After this module, you will be able to:

  • Create and manipulate NumPy arrays for efficient numerical computation.
  • Understand and perform common array operations and broadcasting.
  • Create, index, and manipulate Pandas Series and DataFrames.
  • Load data into DataFrames (e.g., from CSV files).
  • Perform basic data cleaning tasks like handling missing values.
  • Create fundamental data visualizations using Matplotlib and Seaborn.
ℹ️
Interactive Practice: You can copy the code examples from this page and run them in your own Jupyter Notebook environment (either running locally or using a cloud service like Google Colab). Experimenting with the code is highly recommended!

Foundational Concepts Recap

Before we jump into code, let’s briefly touch upon some mathematical concepts that underpin NumPy, Pandas, and many AI techniques. Don’t worry if you’re not an expert; the goal here is conceptual understanding.

Essential Linear Algebra

Linear algebra deals with vectors, matrices, and their transformations. It’s the language of data representation for many machine learning models.

  • Scalars: Single numbers (e.g., 5, 3.14).
  • Vectors: Ordered lists of numbers, representing points or directions in space (e.g., a data point with multiple features [1.2, 3.4, 0.9]). NumPy 1D arrays are vectors.
  • Matrices: Rectangular arrays of numbers, often representing datasets (rows are samples, columns are features) or transformations. NumPy 2D arrays are matrices.
  • Key Operations: Operations like vector addition, scalar multiplication, and especially the dot product (fundamental for calculating weighted sums in neural networks) are efficiently handled by NumPy.
ℹ️
Why it Matters: NumPy arrays directly represent vectors and matrices. Operations you perform in NumPy often correspond to linear algebra operations crucial for tasks like feature manipulation, image processing, and how models like linear regression or neural networks calculate outputs.

Essential Statistics

Statistics helps us describe, analyze, and interpret data. Pandas provides tools built upon these concepts.

  • Descriptive Statistics: Ways to summarize data:
    • Mean: The average value.
    • Median: The middle value when data is sorted.
    • Mode: The most frequent value.

## Data
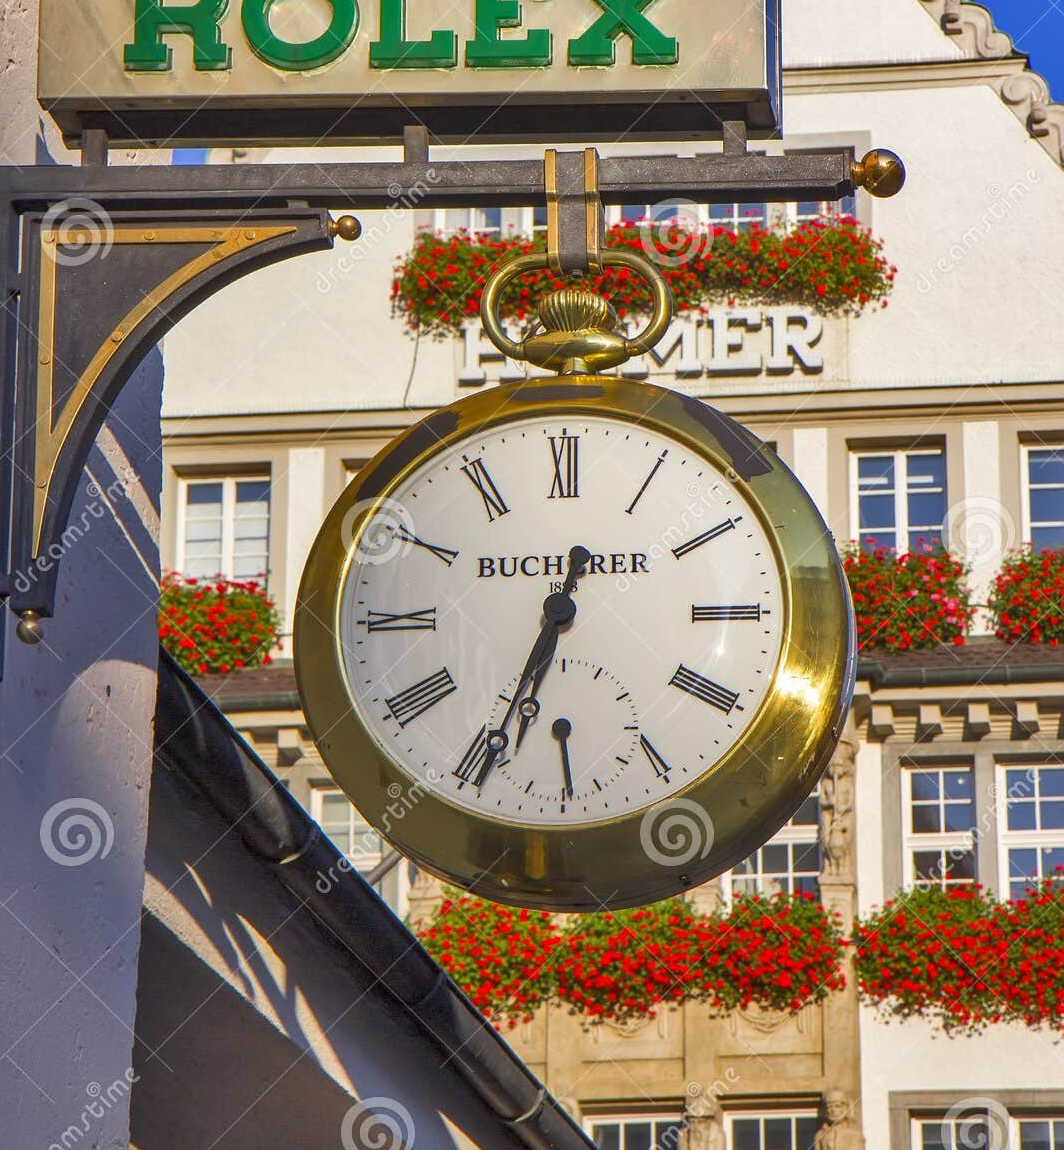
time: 12:33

## Tasks and exercises
1) From the NumPy and Pandas text, transcribe the passage starting with "Essential Linear Algebra" and going on through "arrays are matrices.".
2) Answer these from the NumPy and Pandas text:
(a) What does the text say NumPy 1D arrays are?
(b) When a matrix represents a dataset, what do its columns stand for?
(c) How does the text define the median?

## Answers to each task
1)
Essential Linear Algebra

Linear algebra deals with vectors, matrices, and their transformations. It’s the language of data representation for many machine learning models.

  • Scalars: Single numbers (e.g., 5, 3.14).
  • Vectors: Ordered lists of numbers, representing points or directions in space (e.g., a data point with multiple features [1.2, 3.4, 0.9]). NumPy 1D arrays are vectors.
  • Matrices: Rectangular arrays of numbers, often representing datasets (rows are samples, columns are features) or transformations. NumPy 2D arrays are matrices.

2)
(a) Vectors.
(b) Features.
(c) The middle value when data is sorted.